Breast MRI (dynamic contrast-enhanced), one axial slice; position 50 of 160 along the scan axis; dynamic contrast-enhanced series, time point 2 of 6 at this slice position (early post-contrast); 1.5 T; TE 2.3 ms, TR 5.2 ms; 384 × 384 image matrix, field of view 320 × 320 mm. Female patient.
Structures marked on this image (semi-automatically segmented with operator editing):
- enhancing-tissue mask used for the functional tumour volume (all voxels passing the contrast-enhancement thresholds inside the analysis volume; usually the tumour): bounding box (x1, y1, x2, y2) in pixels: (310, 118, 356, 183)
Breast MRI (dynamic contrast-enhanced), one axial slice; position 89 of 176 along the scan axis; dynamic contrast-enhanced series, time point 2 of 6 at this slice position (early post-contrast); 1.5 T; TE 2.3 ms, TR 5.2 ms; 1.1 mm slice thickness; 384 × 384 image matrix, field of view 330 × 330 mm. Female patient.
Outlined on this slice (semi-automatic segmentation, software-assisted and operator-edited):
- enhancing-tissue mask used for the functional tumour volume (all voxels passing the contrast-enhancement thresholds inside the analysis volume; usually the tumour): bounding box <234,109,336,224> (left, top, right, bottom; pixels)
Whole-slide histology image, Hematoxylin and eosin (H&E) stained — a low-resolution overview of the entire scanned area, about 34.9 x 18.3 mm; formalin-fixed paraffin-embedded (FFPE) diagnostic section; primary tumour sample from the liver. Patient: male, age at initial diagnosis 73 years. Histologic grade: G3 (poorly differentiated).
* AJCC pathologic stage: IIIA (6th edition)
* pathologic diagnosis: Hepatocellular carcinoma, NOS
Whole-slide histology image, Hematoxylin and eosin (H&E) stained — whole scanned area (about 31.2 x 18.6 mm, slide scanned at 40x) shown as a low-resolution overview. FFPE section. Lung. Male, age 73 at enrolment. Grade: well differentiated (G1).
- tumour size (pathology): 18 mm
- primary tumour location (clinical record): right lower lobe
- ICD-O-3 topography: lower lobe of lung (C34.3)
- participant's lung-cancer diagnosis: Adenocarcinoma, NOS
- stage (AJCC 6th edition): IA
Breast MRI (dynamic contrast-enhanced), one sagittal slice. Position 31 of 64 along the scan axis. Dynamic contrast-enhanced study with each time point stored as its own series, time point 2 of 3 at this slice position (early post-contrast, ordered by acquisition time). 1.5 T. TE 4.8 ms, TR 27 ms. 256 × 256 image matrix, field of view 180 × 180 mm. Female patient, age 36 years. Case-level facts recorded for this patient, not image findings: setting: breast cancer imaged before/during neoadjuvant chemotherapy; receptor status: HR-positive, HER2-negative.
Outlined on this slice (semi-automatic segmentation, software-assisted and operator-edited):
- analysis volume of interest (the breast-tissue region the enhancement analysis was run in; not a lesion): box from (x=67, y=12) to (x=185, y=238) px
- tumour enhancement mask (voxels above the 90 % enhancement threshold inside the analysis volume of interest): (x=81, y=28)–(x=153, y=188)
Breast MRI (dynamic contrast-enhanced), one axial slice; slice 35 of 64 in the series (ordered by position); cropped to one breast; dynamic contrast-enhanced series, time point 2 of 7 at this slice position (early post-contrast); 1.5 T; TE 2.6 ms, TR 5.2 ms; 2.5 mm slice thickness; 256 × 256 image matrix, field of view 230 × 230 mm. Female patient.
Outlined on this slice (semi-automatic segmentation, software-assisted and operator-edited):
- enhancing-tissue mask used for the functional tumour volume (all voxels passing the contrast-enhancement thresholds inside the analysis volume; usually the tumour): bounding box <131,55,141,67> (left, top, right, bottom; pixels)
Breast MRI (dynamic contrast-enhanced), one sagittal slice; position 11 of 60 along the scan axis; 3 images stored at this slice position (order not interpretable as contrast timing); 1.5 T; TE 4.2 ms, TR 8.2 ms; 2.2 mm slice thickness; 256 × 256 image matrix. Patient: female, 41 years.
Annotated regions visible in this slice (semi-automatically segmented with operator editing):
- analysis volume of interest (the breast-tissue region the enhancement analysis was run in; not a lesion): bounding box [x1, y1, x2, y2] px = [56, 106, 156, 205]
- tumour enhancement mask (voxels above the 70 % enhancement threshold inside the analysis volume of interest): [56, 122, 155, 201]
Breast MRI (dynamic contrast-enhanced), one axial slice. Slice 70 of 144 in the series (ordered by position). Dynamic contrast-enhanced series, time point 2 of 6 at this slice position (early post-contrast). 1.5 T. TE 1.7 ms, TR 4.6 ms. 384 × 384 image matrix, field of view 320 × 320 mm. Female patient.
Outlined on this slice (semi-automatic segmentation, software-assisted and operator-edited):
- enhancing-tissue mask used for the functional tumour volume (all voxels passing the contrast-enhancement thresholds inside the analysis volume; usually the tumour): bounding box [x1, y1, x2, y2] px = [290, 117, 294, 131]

### Activity
Among the entries, copy every line containing the word "stored".

### Result
Breast MRI (dynamic contrast-enhanced), one sagittal slice. Position 31 of 64 along the scan axis. Dynamic contrast-enhanced study with each time point stored as its own series, time point 2 of 3 at this slice position (early post-contrast, ordered by acquisition time). 1.5 T. TE 4.8 ms, TR 27 ms. 256 × 256 image matrix, field of view 180 × 180 mm. Female patient, age 36 years. Case-level facts recorded for this patient, not image findings: setting: breast cancer imaged before/during neoadjuvant chemotherapy; receptor status: HR-positive, HER2-negative.
Breast MRI (dynamic contrast-enhanced), one sagittal slice; position 11 of 60 along the scan axis; 3 images stored at this slice position (order not interpretable as contrast timing); 1.5 T; TE 4.2 ms, TR 8.2 ms; 2.2 mm slice thickness; 256 × 256 image matrix. Patient: female, 41 years.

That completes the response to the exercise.